*Your goal:* List every line in the entries below that contains the string "Paulo", treating uppercase and lowercase letters as different.

Source texts of formatted documents:
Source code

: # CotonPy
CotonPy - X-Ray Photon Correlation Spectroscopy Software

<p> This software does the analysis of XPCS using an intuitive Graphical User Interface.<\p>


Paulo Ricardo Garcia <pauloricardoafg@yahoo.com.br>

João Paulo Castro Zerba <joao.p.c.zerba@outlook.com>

*Answer box:*
Paulo Ricardo Garcia <pauloricardoafg@yahoo.com.br>
João Paulo Castro Zerba <joao.p.c.zerba@outlook.com>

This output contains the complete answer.